Not [deleted] all over our coach in a public forum. Believe it or not, recruits and their parents read these message boards. Hopefully I don't have to tell you that. If you have issues with JJ and want to voice them, then that's fine. You're free to do so. PF wouldn't be fun if everyone agreed all of the time. But the constant barrage of vitriol towards a guy who has done more for this program than anyone in a quarter century gets old after awhile. It doesn't really bother me, I'm just sitting here in front of a computer pretending to do work, but when people have to read over and over again what a [deleted] guy June Jones is and how he needs to get out, well, maybe it's true and maybe it's not (I don't know JJ personally) but fairly or unfairly it plants seeds in the minds of recruits and their families, seeds we as SMU fans shouldn't want to be planted for the good of the program.
The fact is, what JJ has done is no different than what coaches at dozens of other mid-major and even lower-tier BCS programs do every single season. And again, the fact that this is even happening at SMU is a sign of the progress we've made in four years.
So tell me, Nick, your profile says you're in "derivatives" so I'm going to assume you have some rudimentary knowledge of the financial world.
Let's say there was a major company 25 years ago, one of the biggest in the country. And then it faced a major scandal and was never the same again. Chapter 11, massive layoffs, etc. The company survived, but was only a shell of its former self, and was nothing but an afterthought and a joke for many years afterwards. People had almost forgotten about the company decades later.

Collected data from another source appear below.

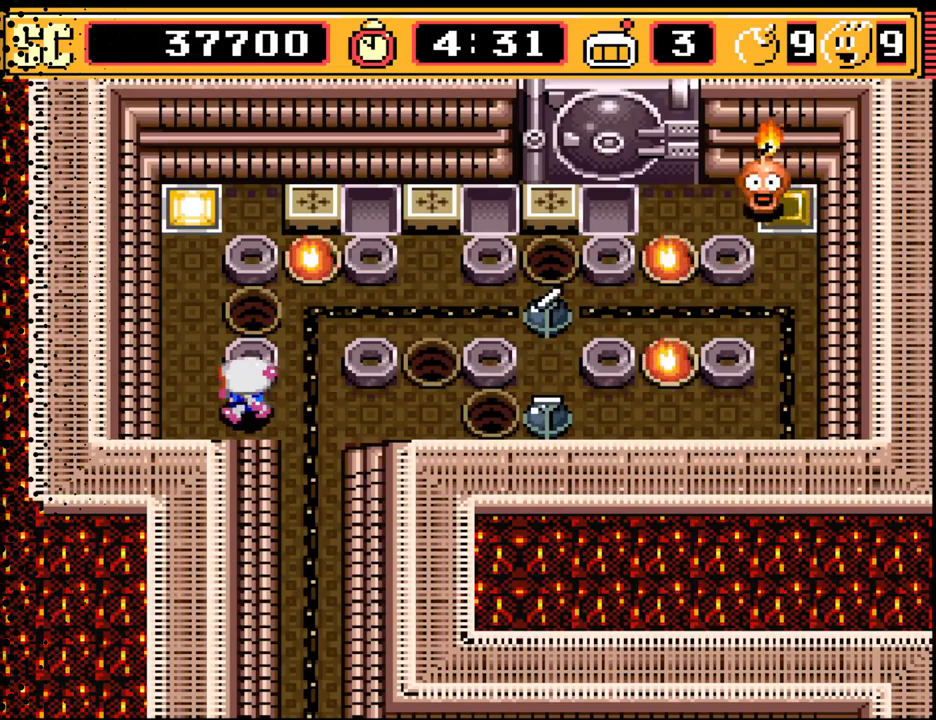
{"buttons": ["DPAD_UP"], "events": [[33, "DPAD_UP", "down"], [200, "DPAD_LEFT", "up"]]}
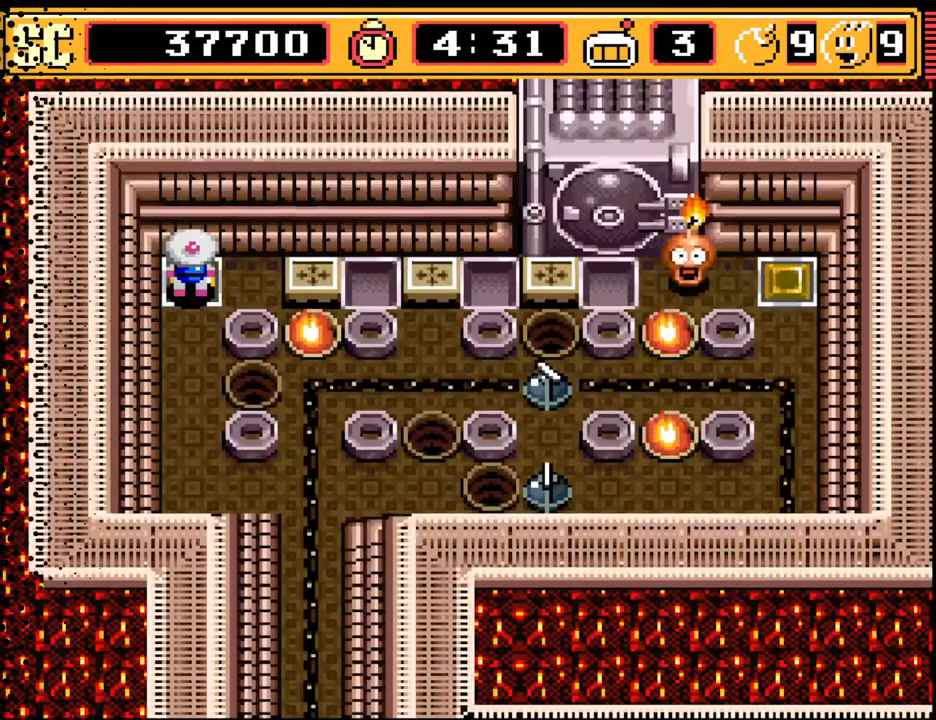
{"buttons": [], "events": [[33, "DPAD_UP", "up"]]}
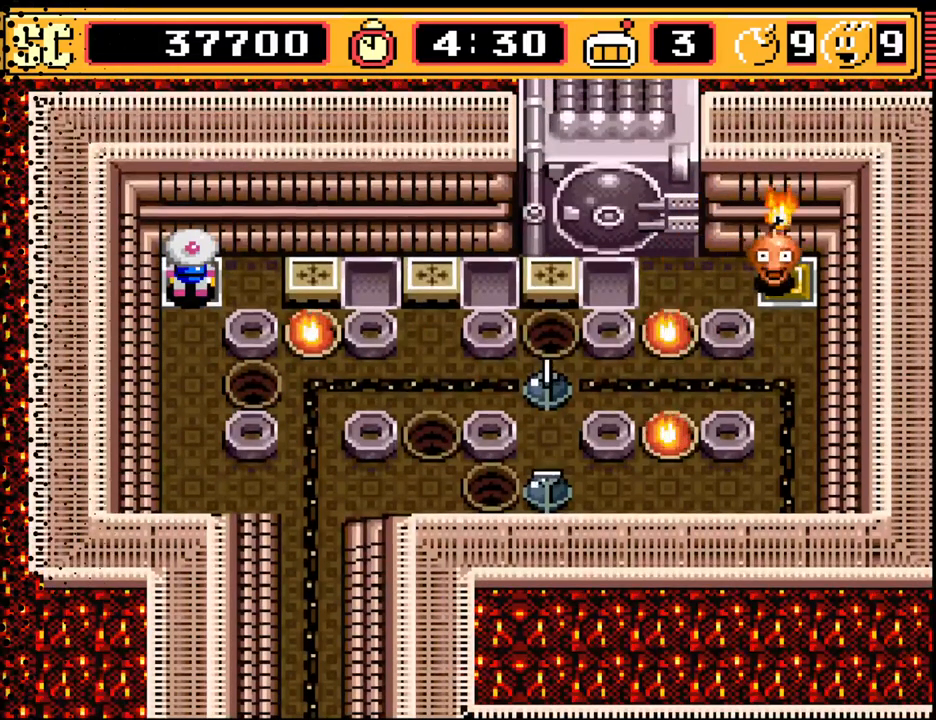
{"buttons": [], "events": []}
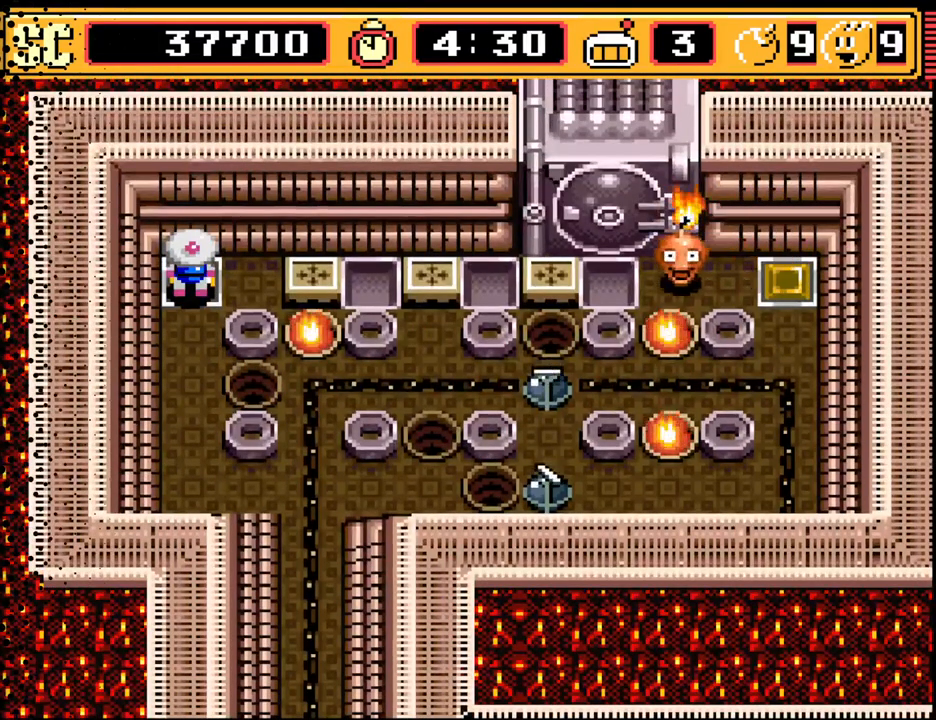
{"buttons": [], "events": []}
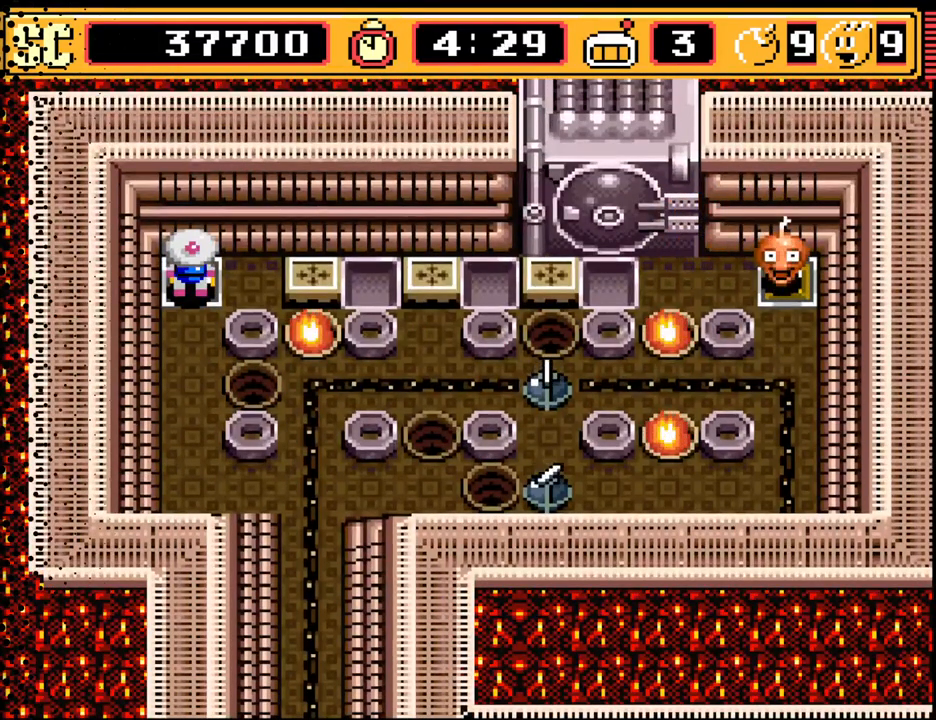
{"buttons": [], "events": []}
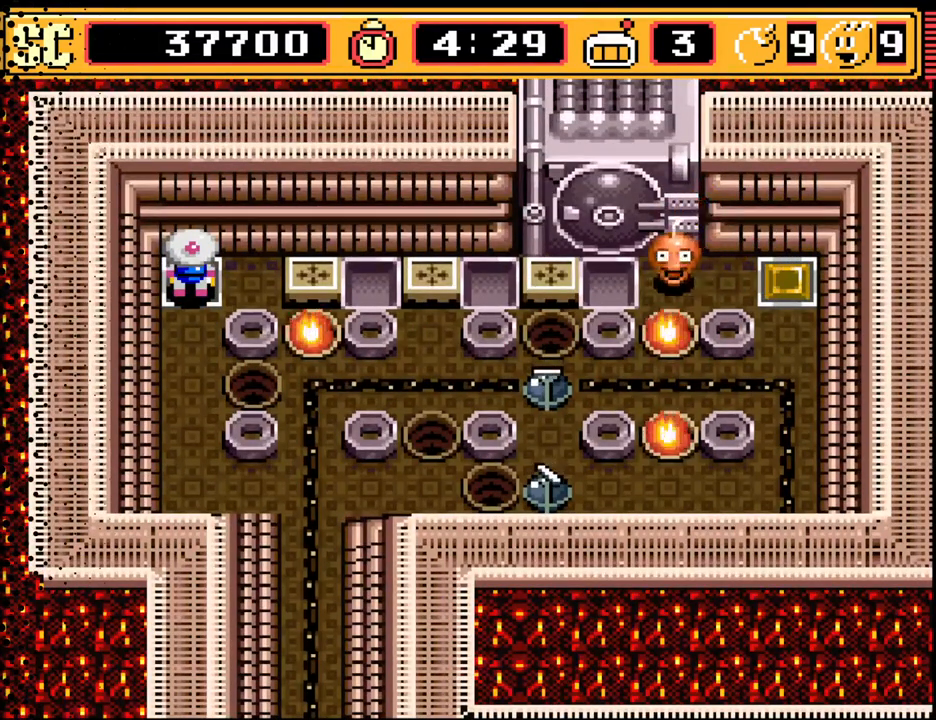
{"buttons": [], "events": []}
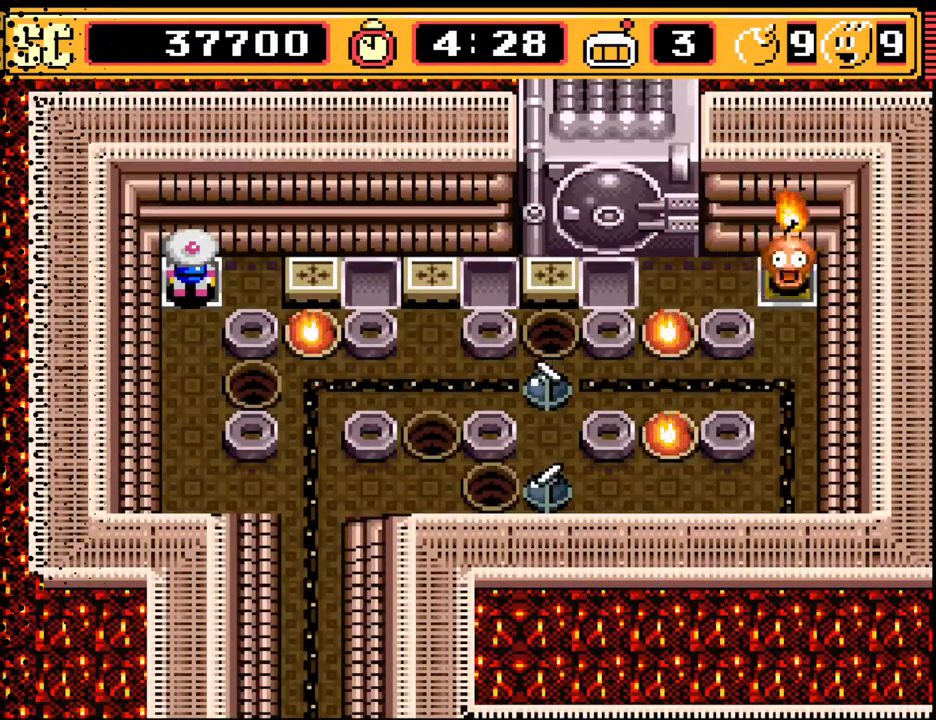
{"buttons": [], "events": []}
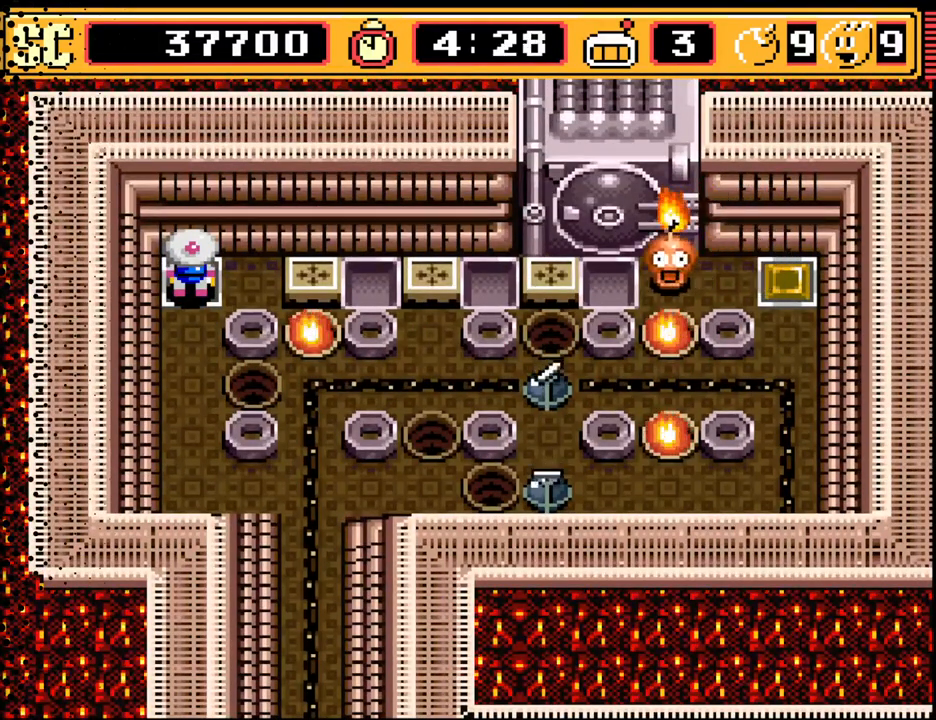
{"buttons": [], "events": []}
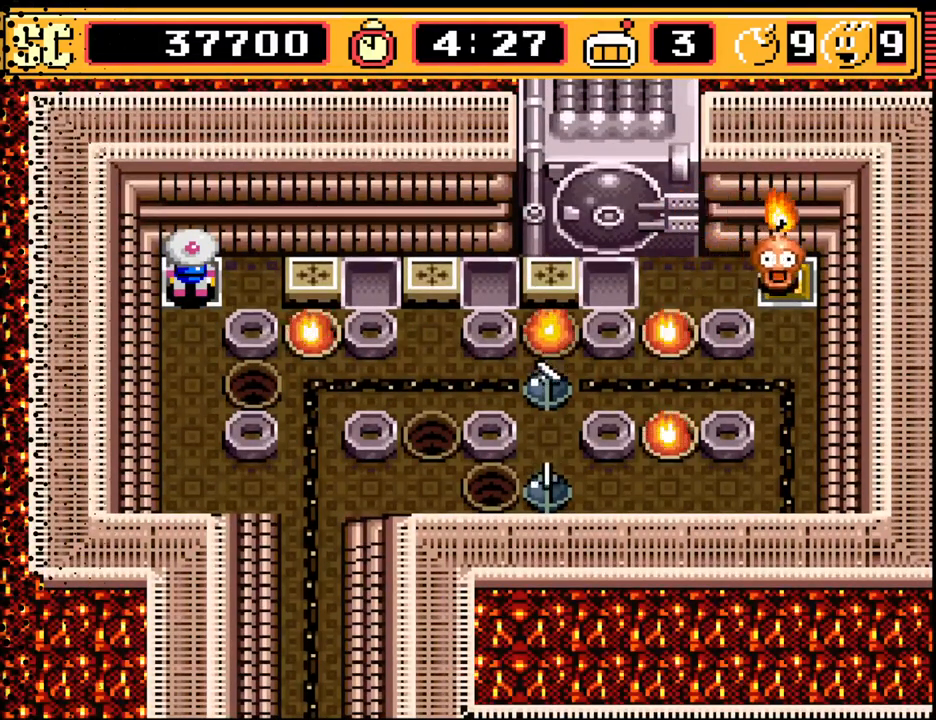
{"buttons": ["B"], "events": [[467, "B", "down"]]}
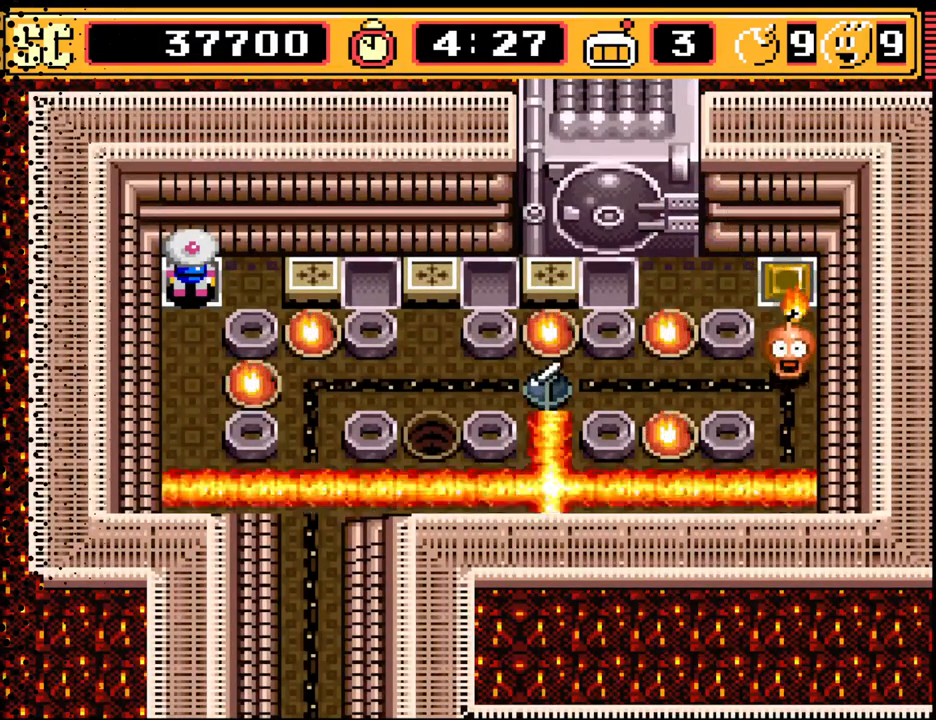
{"buttons": [], "events": [[200, "B", "up"]]}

And then, along came a new CEO. A CEO who had turned around another company before with impressive success. This new CEO came in, and the first year was one of reorganization with no difference in results. But in the second year, the CEO's prowess paid off, and the company's stock price soared higher than it had at any point since the scandal. Granted it was nowhere close to its old success, but it was still more success than the company had seen in 25 years. People even started seeing commericals for the company on TV again, and couldn't believe it. They though the company had folded years ago. The second and third year, the company continued its profitability. After the third year, though, the CEO was courted by another struggling company. And then, unexpectedly, the board of directors fired the CEO and replaced him with the company's young hotshot marketing whiz, who was just a few years removed from business school. Would you think that was a smart business decision?